- [Exercise aim]: Beginning with the line containing "28: (189, 104, 0.34)" and ending at the last line of the data, set down every line exactly, leaving out all pictures.

- [Data]:
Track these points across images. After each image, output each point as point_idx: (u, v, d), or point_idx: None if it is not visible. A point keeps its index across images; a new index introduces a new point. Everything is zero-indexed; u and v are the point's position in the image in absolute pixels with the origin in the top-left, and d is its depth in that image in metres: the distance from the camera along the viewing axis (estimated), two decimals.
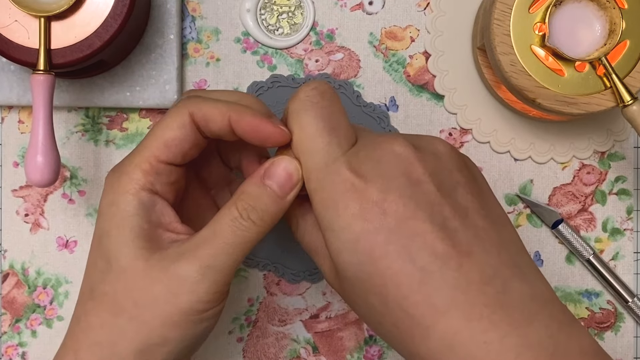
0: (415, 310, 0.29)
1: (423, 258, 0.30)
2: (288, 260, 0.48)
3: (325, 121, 0.32)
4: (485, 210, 0.32)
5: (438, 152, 0.33)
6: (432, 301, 0.29)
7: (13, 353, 0.48)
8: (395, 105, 0.48)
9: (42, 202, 0.48)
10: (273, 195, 0.33)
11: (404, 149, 0.32)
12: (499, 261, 0.30)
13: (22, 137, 0.48)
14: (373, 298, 0.31)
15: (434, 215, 0.30)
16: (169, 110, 0.35)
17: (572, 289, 0.49)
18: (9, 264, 0.48)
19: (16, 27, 0.41)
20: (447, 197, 0.31)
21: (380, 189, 0.30)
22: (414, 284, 0.29)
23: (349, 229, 0.31)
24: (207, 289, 0.32)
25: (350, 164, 0.31)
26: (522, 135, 0.48)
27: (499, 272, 0.30)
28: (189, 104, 0.34)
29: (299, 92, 0.34)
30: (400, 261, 0.30)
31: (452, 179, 0.32)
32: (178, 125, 0.34)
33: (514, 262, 0.31)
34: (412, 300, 0.29)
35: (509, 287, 0.30)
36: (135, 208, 0.33)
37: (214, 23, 0.48)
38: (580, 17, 0.42)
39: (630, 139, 0.49)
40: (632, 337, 0.49)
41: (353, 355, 0.49)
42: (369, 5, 0.48)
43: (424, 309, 0.29)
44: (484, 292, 0.29)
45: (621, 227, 0.49)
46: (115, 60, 0.46)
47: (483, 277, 0.30)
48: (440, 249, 0.30)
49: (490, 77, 0.47)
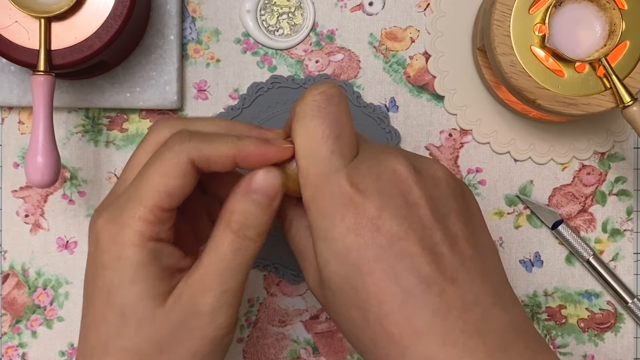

- [Your response]:
28: (189, 104, 0.34)
29: (299, 92, 0.34)
30: (400, 261, 0.30)
31: (452, 179, 0.32)
32: (178, 125, 0.34)
33: (514, 262, 0.31)
34: (412, 300, 0.29)
35: (509, 287, 0.30)
36: (135, 208, 0.33)
37: (214, 23, 0.48)
38: (580, 17, 0.42)
39: (630, 139, 0.49)
40: (632, 337, 0.49)
41: (353, 355, 0.49)
42: (369, 5, 0.48)
43: (424, 309, 0.29)
44: (484, 292, 0.29)
45: (621, 227, 0.49)
46: (115, 60, 0.46)
47: (483, 277, 0.30)
48: (440, 249, 0.30)
49: (490, 77, 0.47)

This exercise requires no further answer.